In Japan, Haruhiko Kuroda is expected to be reappointed as Governor of the Bank of Japan (BoJ). Kuroda’s closeness to Prime Minister Shinzo Abe has never been in doubt: he was appointed in order to implement the monetary policy element of Abe’s “three arrows” reforms. If this seems contrary to accepted ideas of independence, its success neutralises any criticism. The BoJ’s pre-2012 policy of studied inaction provides the contrast: the bank might have demonstrated its independence, but at the cost of creating a reputation for being ineffectual.
Elsewhere in Asia, the separation of politics from policymaking depends, again, on personalities. In China, Zhou Xiaochuan is seen as an outstanding governor of the People’s Bank who has trimmed back inflation, reined in the current account surplus, and advanced the cause of economic openness at a good pace, with only a few missteps made along the way. All this within an institutional framework that gave him little room to manoeuvre.
Indonesia illustrates the same ambivalence about independence.
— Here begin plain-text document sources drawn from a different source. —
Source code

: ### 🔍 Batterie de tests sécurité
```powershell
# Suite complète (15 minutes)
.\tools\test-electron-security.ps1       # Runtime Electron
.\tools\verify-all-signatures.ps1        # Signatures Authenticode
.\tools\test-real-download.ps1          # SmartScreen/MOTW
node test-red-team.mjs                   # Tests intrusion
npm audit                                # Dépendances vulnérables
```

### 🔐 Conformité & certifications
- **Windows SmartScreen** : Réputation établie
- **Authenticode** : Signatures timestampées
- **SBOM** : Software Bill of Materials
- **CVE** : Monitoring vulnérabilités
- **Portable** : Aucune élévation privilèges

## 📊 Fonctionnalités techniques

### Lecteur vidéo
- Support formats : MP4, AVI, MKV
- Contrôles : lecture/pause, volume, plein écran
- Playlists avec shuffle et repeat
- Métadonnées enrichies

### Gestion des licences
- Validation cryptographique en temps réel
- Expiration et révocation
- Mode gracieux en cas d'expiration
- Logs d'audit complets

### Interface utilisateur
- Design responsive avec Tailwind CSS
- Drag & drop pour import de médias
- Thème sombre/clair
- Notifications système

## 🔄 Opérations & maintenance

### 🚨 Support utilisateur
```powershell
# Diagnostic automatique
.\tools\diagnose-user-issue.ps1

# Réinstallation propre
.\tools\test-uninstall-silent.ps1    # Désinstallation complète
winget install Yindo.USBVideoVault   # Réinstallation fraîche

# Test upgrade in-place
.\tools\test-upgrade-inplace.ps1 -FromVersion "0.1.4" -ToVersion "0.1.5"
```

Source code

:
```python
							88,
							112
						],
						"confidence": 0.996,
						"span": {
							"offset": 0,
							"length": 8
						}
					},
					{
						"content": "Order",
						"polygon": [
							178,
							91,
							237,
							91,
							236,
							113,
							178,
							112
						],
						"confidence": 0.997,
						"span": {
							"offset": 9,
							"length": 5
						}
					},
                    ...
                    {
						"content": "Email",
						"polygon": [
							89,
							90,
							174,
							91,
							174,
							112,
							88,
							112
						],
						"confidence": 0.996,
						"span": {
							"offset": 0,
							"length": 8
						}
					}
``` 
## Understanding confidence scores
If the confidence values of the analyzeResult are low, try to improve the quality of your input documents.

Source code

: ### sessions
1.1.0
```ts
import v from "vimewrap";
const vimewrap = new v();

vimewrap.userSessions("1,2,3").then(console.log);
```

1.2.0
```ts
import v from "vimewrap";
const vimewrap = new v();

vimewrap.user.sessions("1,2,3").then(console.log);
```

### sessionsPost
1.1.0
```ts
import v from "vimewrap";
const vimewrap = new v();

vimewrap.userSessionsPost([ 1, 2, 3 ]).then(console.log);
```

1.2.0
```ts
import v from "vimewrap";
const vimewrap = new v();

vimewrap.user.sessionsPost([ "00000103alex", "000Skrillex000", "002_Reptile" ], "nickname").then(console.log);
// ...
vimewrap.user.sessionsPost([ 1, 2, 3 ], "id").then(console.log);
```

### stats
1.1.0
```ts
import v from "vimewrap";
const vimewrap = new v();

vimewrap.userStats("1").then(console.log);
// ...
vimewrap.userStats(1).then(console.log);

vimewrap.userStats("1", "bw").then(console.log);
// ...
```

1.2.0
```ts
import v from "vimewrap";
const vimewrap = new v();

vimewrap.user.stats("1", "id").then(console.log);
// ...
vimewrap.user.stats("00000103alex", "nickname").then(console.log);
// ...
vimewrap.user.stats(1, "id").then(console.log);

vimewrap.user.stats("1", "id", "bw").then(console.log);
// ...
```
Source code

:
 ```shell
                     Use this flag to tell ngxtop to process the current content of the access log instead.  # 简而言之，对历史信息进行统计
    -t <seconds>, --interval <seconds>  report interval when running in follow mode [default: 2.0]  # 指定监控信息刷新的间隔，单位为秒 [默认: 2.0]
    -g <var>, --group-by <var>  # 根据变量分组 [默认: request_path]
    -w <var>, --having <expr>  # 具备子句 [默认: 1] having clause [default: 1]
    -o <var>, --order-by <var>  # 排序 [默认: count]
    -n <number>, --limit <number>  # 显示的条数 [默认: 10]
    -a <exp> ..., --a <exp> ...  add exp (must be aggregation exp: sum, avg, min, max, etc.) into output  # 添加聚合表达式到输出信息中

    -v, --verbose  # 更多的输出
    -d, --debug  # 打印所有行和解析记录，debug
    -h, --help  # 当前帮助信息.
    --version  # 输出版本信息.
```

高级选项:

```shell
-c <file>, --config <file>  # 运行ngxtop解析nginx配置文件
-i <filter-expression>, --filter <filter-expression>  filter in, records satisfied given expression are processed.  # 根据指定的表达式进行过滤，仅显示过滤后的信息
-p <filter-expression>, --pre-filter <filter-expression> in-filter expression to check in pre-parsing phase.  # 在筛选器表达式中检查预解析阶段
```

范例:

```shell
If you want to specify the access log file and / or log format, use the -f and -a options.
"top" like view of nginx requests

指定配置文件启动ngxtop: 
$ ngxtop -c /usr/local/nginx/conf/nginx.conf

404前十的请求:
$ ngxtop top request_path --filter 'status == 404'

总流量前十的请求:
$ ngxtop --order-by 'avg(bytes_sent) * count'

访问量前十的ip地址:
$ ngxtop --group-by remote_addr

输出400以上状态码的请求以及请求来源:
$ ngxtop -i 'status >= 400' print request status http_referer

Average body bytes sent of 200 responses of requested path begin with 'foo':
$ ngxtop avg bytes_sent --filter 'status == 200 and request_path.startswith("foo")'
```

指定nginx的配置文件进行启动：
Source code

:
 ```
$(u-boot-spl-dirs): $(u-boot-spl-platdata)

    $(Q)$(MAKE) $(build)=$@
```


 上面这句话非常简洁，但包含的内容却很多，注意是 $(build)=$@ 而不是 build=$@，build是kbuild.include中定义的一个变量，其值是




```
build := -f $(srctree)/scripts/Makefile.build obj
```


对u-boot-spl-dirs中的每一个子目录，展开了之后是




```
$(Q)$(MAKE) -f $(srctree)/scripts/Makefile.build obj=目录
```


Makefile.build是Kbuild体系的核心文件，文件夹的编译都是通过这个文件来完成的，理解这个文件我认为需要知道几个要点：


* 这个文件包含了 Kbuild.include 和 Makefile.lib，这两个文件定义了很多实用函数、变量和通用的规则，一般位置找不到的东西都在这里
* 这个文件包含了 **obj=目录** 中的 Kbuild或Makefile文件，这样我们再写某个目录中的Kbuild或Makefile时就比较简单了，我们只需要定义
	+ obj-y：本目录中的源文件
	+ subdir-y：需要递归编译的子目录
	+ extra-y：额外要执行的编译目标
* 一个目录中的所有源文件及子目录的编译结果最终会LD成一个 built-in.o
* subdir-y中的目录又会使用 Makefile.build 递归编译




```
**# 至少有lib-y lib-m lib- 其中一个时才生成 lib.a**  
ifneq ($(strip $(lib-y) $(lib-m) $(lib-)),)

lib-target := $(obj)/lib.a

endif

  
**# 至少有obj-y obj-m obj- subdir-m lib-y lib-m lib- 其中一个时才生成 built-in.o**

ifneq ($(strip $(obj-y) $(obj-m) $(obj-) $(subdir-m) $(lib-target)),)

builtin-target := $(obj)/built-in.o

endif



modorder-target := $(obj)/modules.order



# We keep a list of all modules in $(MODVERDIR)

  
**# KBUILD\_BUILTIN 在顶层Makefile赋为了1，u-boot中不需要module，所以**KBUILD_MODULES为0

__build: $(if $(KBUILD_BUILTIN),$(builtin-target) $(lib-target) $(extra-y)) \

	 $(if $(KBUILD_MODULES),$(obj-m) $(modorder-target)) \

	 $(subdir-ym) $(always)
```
After the disaster of the 1997–98 crisis, Bank Indonesia was granted autonomy modelled on the strict separation of the German central bank. This degree of assertive independence was a poor fit with post-1998 politics and one of the factors which led to prudential supervision being shifted from the central bank to a separate agency, in an unhappy outcome for overall financial stability.
What are the lessons learnt from these diverse experiences? Appointing the top central bankers is the legitimate prerogative of governments everywhere, and this presents a potential threat for independent monetary policy. While the tradition of central bank independence is relatively new, the idea has held firm, despite the disruptions to monetary policy since the 2008 financial crisis.